Canadian pension plans have a new way to invest in the growing potential of emerging markets as Bridgehouse Asset Managers and Ninety One Ltd. open a new fund aimed at the segment.
The launch comes as emerging markets have evolved dramatically over the last decade, said Bridgehouse CEO Carol Lynde in a statement. And while not the focus of the fund, it also comes as emerging markets require major investments to help with the climate transition.
The fund will be managed by Bridgehouse with the guidance of investment manager Ninety One’s North American arm. It’s being created with $350 million in seed capital from an unnamed Canadian corporate pension plan based in Alberta, said Katherine Tweedie, co-head of the North America institutional client group at Ninety One.
“Essentially what it does is, it invests in around a 70-stock portfolio of public emerging market listed companies. And it plays a very particular role in portfolios, in that it’s designed to be kind of a core, all-weather allocation to emerging markets,” said Tweedie.
The fund works well for smaller plans that might be making a first time or single allocation to emerging markets, she said, as well as larger funds that want to have a core segment and then add on specific exposure elsewhere.
Historically, Canadian institutional investors have not been heavily exposed to emerging markets, generally between five and 15% of equity allocation, said Tweedie. Pension plans like CDPQ and the Public Sector Pension Investment Board have also been investing in emerging market fixed income.
There is the potential to invest more, with Ninety One noting that emerging markets generate 58% of global GDP while representing just 9% of equity portfolios.
The segment does come with greater risk though, and on a passive approach, it has been a challenging investment return relative to the very strong U.S. market, said Tweedie. But with investments overly concentrated in the U.S. and developed markets, there is value in diversifying through an active investment approach, she said.
“We carefully assess risk, particularly on the ESG side, and we tend to invest in very high conviction active portfolios that take a very strong bet on a few companies, and then leave the rest.”
She said there are a wide range of equity investment opportunities for the fund, including some major multinationals that are sometimes overlooked simply because their headquarters are in places like Mexico or Brazil.
“So they’ve actually got a diversified revenue stream. Their postal code just happens to be in an emerging market.”
Ninety One, which was founded in South Africa and has been operating in Canada since 2018, has been working extensively on the climate side of emerging markets as well. While they haven’t historically been a big source of emissions, they will be the biggest source of emissions growth, said Tweedie.

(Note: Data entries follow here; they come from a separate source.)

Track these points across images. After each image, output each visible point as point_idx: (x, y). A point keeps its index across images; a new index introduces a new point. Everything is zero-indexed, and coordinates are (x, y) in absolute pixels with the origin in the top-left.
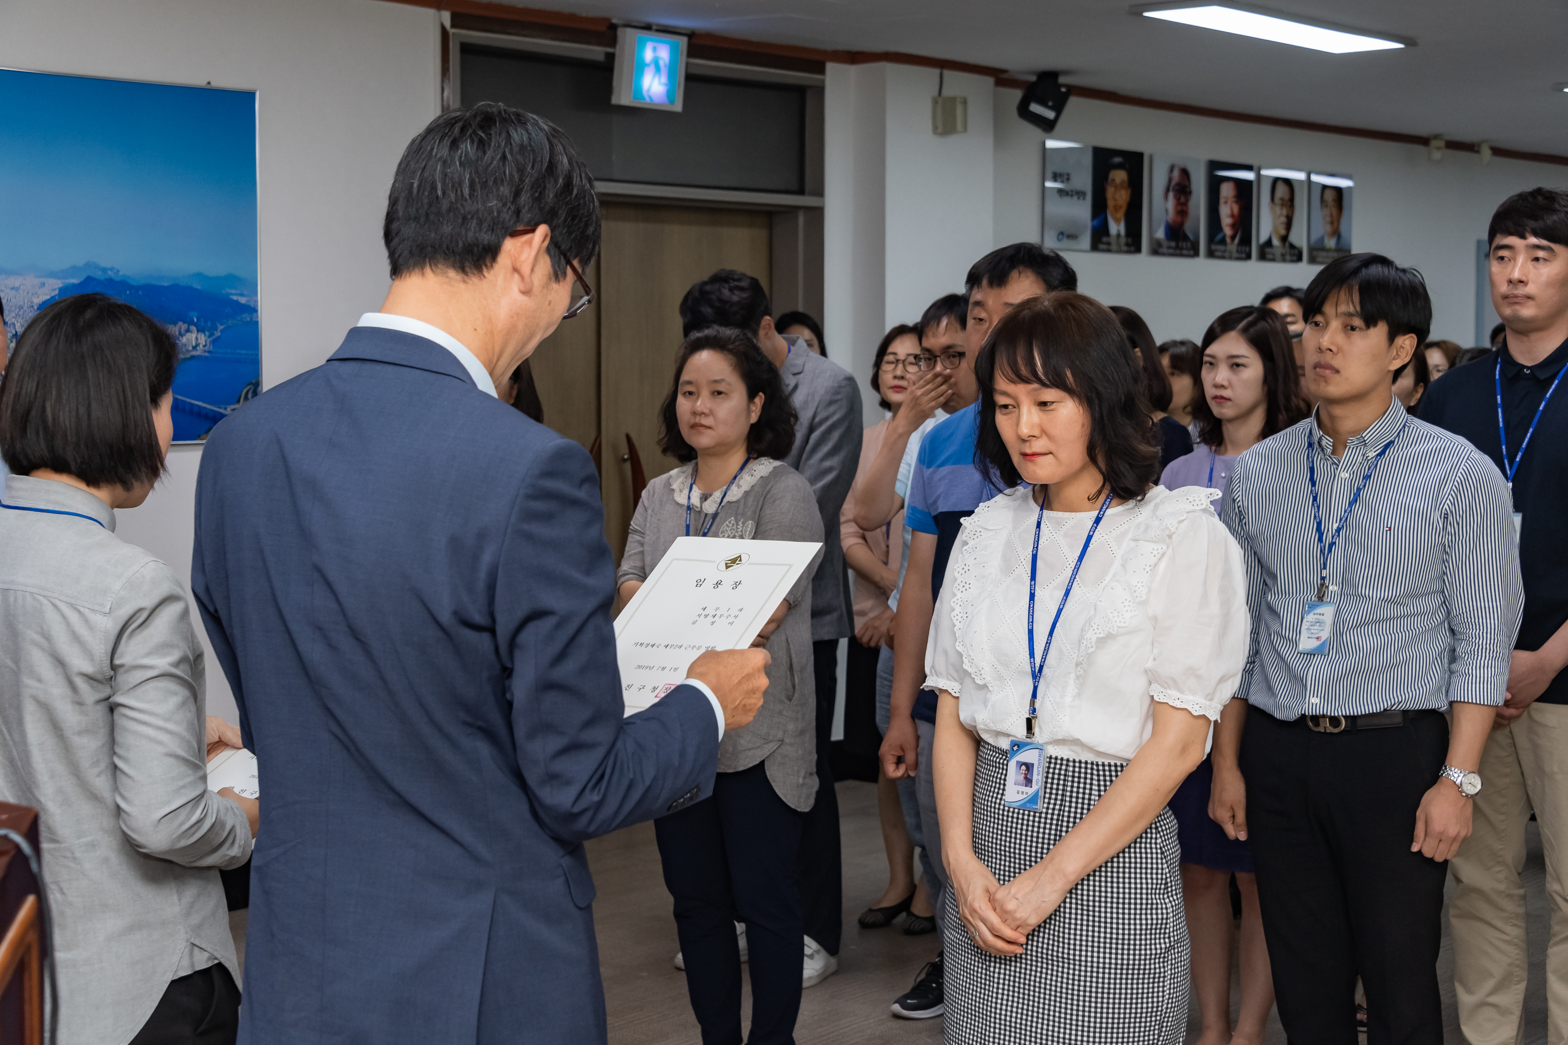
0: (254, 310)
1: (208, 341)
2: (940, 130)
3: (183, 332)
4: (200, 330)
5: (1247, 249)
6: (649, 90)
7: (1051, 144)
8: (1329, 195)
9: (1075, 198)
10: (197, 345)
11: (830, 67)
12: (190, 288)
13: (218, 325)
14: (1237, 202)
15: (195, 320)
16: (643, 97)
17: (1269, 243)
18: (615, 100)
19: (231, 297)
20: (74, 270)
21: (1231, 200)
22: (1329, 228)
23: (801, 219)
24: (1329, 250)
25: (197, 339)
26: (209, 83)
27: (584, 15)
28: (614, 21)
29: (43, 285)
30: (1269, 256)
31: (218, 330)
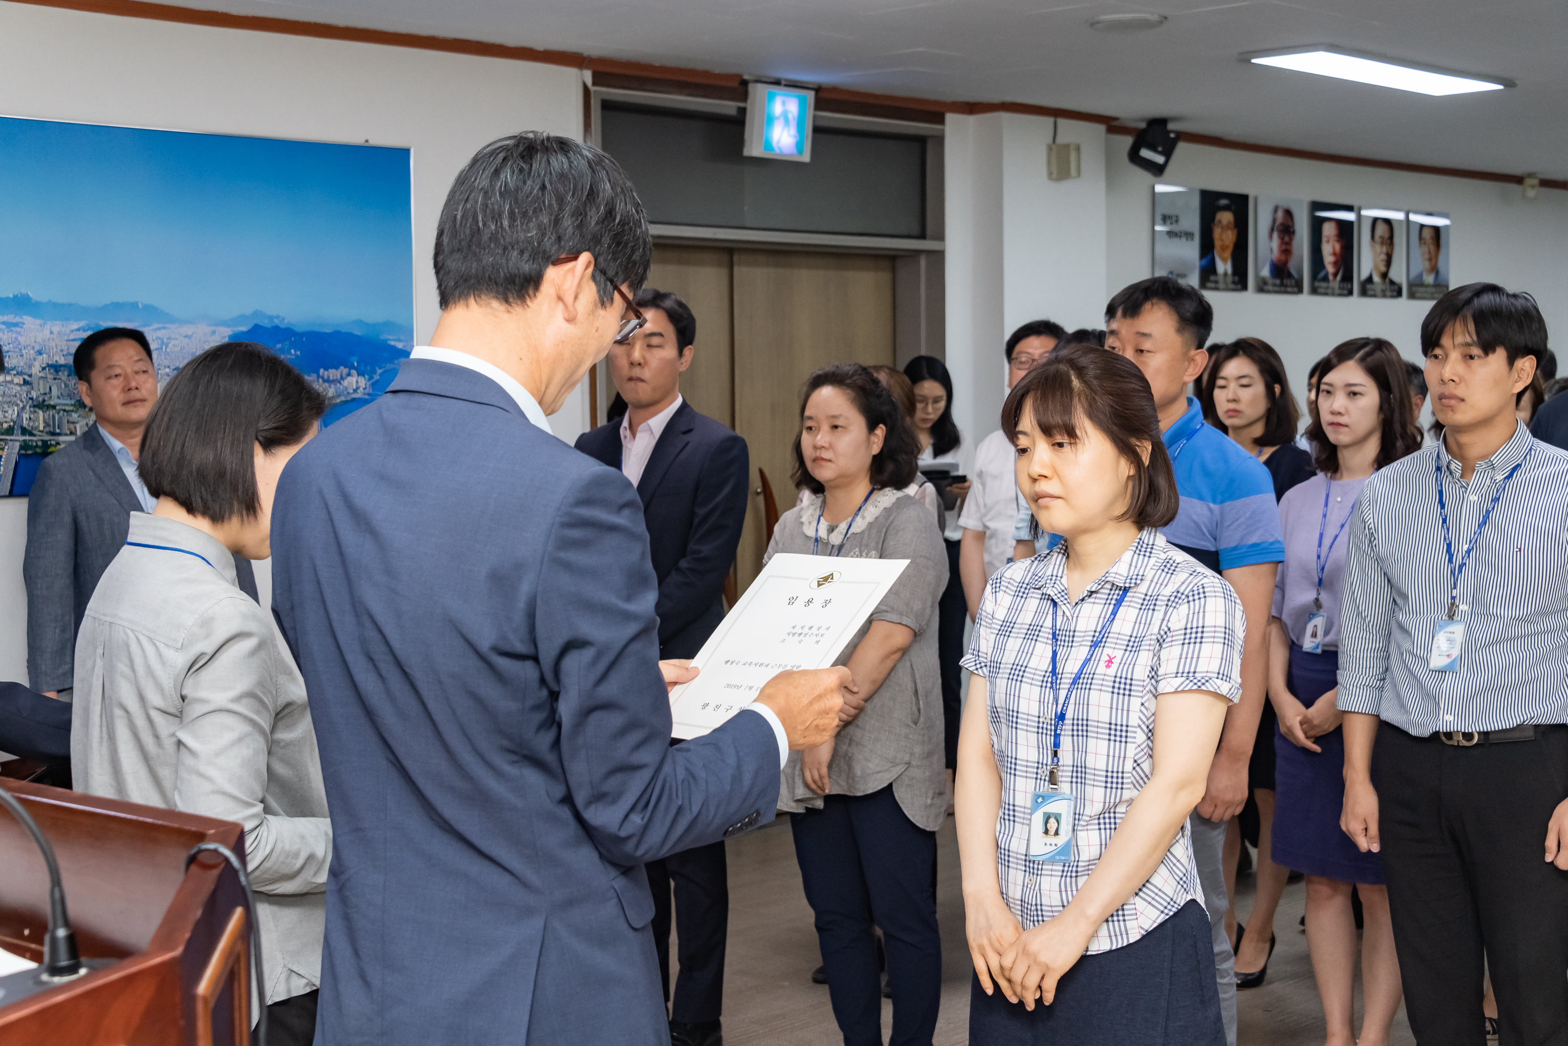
1: (368, 384)
2: (1054, 176)
3: (344, 375)
4: (361, 373)
5: (1349, 286)
6: (779, 142)
7: (1160, 188)
8: (1427, 234)
9: (1184, 239)
10: (358, 388)
11: (950, 117)
12: (351, 334)
13: (377, 368)
14: (1338, 241)
15: (356, 364)
16: (774, 150)
17: (1370, 280)
18: (748, 151)
19: (389, 342)
20: (242, 318)
21: (1333, 239)
22: (1427, 265)
23: (923, 263)
24: (1428, 286)
25: (357, 382)
26: (367, 141)
27: (717, 72)
28: (746, 77)
29: (214, 333)
30: (1370, 292)
31: (375, 373)
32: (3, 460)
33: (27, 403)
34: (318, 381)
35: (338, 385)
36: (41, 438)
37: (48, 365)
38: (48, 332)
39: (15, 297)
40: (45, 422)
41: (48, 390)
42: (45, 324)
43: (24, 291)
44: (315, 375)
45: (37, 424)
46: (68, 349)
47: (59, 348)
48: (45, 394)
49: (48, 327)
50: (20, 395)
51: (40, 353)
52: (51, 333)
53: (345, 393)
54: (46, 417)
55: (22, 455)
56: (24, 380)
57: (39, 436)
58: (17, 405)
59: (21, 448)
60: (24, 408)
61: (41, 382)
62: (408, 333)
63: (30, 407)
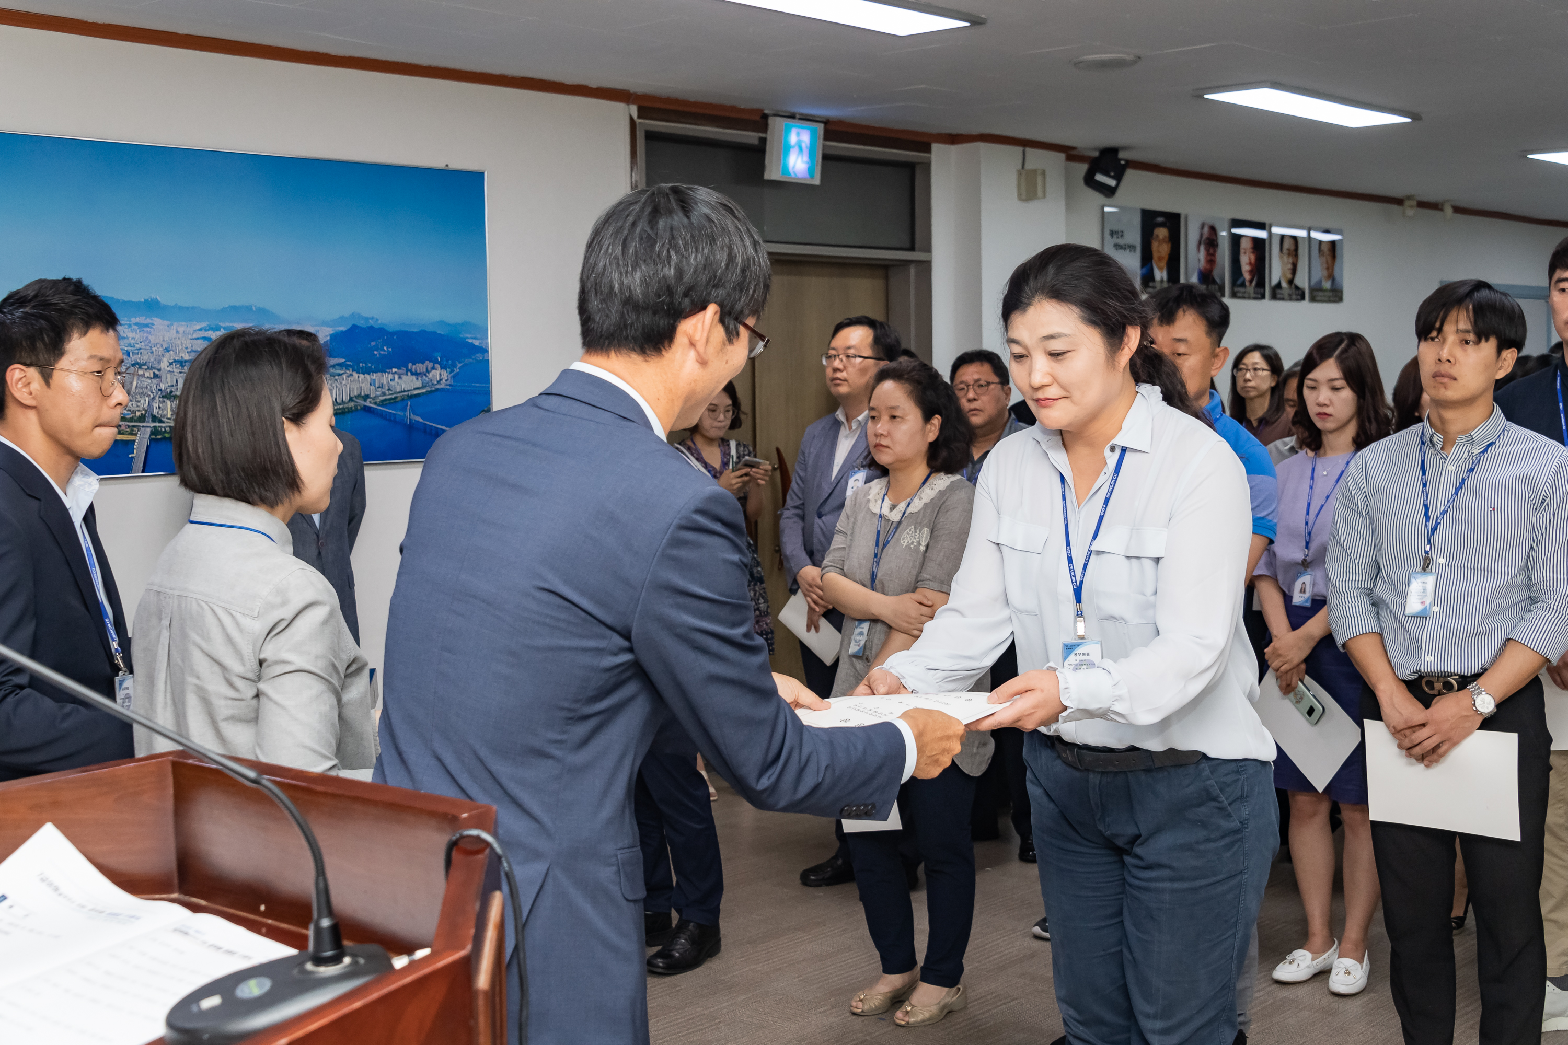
0: (484, 351)
1: (449, 376)
2: (1024, 197)
3: (429, 369)
4: (443, 367)
5: (1262, 291)
6: (794, 167)
7: (1107, 209)
8: (1325, 248)
9: (1128, 251)
10: (441, 380)
11: (935, 147)
12: (435, 333)
13: (457, 363)
14: (1253, 252)
15: (439, 359)
16: (790, 174)
17: (1279, 285)
18: (768, 176)
19: (467, 340)
20: (341, 320)
21: (1249, 251)
22: (1325, 273)
23: (912, 270)
24: (1326, 290)
25: (440, 375)
26: (447, 165)
27: (742, 107)
28: (766, 112)
30: (1279, 296)
31: (456, 368)
32: (136, 444)
33: (157, 394)
34: (407, 374)
35: (424, 377)
36: (169, 424)
37: (175, 361)
38: (175, 330)
39: (146, 301)
40: (172, 410)
41: (175, 382)
42: (172, 325)
43: (153, 296)
44: (405, 369)
45: (165, 412)
46: (192, 346)
47: (184, 346)
48: (172, 386)
49: (174, 327)
50: (151, 387)
51: (167, 350)
52: (178, 332)
53: (430, 384)
54: (174, 406)
55: (153, 439)
56: (154, 373)
57: (167, 422)
58: (148, 396)
59: (152, 433)
60: (154, 398)
61: (169, 375)
62: (483, 331)
63: (159, 397)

The work comes as calls grow louder to increase the funding towards such necessities and opportunities.
Mark Carney, the United Nations special envoy on climate action and finance, and former Bank of Canada governor, highlighted the funding gap at a Toronto conference earlier in October.
Emerging economies, excluding China, need to see climate funding go from around $250 billion a year currently to $1.25 trillion by 2030.
“This is not hyperbole, this will require radical reform of the international financial system,” said Carney.
He emphasized the need for big institutions not to just sell off their high-emission investments and instead work to help companies bring them down.
“What we can’t have for the system is portfolio decarbonization,” said Carney, “The big investment return you’ll find is to go where the emissions are, and get those emissions down.”
Canadian pension plans are also working on that effort.
In July, CDPQ, OMERS and other institutional investors along with Ninety One helped launch the Emerging Markets Transition Debt initiative, with commitments of US$400 million to help build clean infrastructure, clean technology and for decarbonization.
The fund will help target high-emission sectors, which some funds have been hesitant to invest in because it increases a portfolio’s emissions. Some pensions have created a specific transition envelope focused on decarbonizing industries to help make sure such areas get funding, noted Tweedie.
“For example, CDPQ has this, and others, where you can invest in a higher emitting company today, provided that they have a very clear path to decarbonize,” she said.
“That’s where the real-world change is going to come from.”